======== MATERIAL FOR THIS TASK ========

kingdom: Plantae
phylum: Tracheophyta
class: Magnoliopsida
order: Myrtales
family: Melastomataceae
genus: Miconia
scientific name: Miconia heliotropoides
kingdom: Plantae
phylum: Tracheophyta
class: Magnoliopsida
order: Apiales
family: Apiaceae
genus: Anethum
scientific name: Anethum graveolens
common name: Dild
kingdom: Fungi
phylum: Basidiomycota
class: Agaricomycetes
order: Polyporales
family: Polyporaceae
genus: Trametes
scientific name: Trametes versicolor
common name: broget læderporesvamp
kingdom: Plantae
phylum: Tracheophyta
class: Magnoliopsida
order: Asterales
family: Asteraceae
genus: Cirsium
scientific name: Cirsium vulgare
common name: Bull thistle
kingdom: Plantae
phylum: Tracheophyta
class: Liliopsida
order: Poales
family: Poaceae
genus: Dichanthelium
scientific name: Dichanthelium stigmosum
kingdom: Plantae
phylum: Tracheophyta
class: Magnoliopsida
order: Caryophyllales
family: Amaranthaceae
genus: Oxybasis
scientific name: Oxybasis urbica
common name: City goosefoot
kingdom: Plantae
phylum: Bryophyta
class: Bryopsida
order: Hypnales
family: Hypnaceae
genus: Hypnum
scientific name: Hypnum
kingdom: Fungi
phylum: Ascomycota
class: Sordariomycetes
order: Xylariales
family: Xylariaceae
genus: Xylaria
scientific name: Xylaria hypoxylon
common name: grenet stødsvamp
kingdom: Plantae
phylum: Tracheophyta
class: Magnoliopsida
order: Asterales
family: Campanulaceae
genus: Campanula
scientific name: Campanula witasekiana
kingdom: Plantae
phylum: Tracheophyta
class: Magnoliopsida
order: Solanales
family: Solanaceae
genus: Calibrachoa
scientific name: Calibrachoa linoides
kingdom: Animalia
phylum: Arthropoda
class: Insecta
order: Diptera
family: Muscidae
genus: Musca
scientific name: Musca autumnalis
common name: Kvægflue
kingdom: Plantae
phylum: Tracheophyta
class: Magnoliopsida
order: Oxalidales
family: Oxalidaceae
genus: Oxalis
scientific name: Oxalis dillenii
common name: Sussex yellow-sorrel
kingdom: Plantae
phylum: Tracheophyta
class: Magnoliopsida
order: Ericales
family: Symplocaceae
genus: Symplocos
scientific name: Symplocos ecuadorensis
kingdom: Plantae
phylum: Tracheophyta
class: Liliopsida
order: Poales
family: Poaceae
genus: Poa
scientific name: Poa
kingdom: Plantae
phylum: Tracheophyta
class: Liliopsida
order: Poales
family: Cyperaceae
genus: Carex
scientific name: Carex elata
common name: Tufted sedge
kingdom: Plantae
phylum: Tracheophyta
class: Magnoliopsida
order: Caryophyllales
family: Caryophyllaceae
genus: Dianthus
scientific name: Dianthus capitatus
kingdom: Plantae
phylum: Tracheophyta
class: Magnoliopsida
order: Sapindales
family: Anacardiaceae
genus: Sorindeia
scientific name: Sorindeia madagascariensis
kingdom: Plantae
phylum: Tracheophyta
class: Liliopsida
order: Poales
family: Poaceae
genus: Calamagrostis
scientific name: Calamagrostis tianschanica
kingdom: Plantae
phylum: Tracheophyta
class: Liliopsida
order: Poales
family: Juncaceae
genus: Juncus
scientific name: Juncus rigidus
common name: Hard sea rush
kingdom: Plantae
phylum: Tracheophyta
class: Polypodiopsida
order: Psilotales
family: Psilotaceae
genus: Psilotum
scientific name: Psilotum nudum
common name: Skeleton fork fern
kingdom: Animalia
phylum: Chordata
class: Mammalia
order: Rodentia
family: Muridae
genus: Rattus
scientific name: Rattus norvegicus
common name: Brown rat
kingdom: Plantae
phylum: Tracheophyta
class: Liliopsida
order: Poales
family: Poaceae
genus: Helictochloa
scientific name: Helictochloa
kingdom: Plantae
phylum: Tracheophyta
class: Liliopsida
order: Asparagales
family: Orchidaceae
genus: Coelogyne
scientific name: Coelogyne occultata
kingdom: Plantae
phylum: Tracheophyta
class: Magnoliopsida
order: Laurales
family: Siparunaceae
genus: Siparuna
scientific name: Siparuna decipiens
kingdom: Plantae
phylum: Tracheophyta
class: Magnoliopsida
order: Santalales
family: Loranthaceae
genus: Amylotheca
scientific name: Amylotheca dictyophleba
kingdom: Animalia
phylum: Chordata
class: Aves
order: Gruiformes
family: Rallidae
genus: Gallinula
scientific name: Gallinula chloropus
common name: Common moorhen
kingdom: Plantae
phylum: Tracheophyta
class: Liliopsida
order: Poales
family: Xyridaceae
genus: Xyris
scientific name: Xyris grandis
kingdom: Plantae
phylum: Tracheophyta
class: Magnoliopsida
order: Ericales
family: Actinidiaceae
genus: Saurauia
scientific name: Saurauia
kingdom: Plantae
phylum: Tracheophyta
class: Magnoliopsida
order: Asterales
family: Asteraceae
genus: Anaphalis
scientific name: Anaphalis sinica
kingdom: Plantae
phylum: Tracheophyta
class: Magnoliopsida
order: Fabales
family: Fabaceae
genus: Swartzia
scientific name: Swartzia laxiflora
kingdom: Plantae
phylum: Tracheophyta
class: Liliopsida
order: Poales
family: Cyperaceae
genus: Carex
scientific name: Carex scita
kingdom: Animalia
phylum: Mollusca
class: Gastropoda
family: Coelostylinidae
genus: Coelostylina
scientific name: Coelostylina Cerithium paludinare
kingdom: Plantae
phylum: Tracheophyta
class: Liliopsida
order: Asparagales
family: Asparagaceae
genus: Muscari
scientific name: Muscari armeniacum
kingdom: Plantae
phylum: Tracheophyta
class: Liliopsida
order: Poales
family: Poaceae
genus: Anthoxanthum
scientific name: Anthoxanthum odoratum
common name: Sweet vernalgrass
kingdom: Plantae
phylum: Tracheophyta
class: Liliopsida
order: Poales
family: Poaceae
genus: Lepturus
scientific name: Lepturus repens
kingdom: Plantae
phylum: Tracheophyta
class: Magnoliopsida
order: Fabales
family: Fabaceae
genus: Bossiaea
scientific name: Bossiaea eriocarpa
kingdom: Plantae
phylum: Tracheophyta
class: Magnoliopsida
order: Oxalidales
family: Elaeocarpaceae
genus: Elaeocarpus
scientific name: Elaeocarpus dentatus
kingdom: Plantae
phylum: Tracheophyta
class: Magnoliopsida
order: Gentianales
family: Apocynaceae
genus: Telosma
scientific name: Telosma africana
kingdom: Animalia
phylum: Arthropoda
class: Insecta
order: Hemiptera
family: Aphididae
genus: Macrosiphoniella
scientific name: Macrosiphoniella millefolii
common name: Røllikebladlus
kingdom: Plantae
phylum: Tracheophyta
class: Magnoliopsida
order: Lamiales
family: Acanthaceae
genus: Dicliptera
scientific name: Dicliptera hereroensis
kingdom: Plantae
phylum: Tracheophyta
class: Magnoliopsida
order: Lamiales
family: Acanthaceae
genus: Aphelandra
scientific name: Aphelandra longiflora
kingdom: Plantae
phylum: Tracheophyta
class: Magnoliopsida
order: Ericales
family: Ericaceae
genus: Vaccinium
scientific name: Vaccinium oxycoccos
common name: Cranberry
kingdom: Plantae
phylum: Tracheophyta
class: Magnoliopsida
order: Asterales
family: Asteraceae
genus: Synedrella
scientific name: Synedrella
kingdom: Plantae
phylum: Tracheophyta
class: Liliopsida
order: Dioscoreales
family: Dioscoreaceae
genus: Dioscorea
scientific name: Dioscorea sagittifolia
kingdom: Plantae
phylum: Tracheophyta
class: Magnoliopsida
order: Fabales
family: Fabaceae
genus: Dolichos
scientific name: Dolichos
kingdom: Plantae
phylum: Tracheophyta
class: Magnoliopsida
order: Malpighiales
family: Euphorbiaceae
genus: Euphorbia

========

## TO BE DONE:
Give the records as a two-column CSV with the columns "label" and "value", starting at the beginning of the records and ending at the line containing "scientific name: Cirsium vulgare". Use one row per line, put each line's text and its answer in separate quoted fields, and replace any line breaks with spaces.

## FINISHED ANSWER:
label,value
"kingdom:","Plantae"
"phylum:","Tracheophyta"
"class:","Magnoliopsida"
"order:","Myrtales"
"family:","Melastomataceae"
"genus:","Miconia"
"scientific name:","Miconia heliotropoides"
"kingdom:","Plantae"
"phylum:","Tracheophyta"
"class:","Magnoliopsida"
"order:","Apiales"
"family:","Apiaceae"
"genus:","Anethum"
"scientific name:","Anethum graveolens"
"common name:","Dild"
"kingdom:","Fungi"
"phylum:","Basidiomycota"
"class:","Agaricomycetes"
"order:","Polyporales"
"family:","Polyporaceae"
"genus:","Trametes"
"scientific name:","Trametes versicolor"
"common name:","broget læderporesvamp"
"kingdom:","Plantae"
"phylum:","Tracheophyta"
"class:","Magnoliopsida"
"order:","Asterales"
"family:","Asteraceae"
"genus:","Cirsium"
"scientific name:","Cirsium vulgare"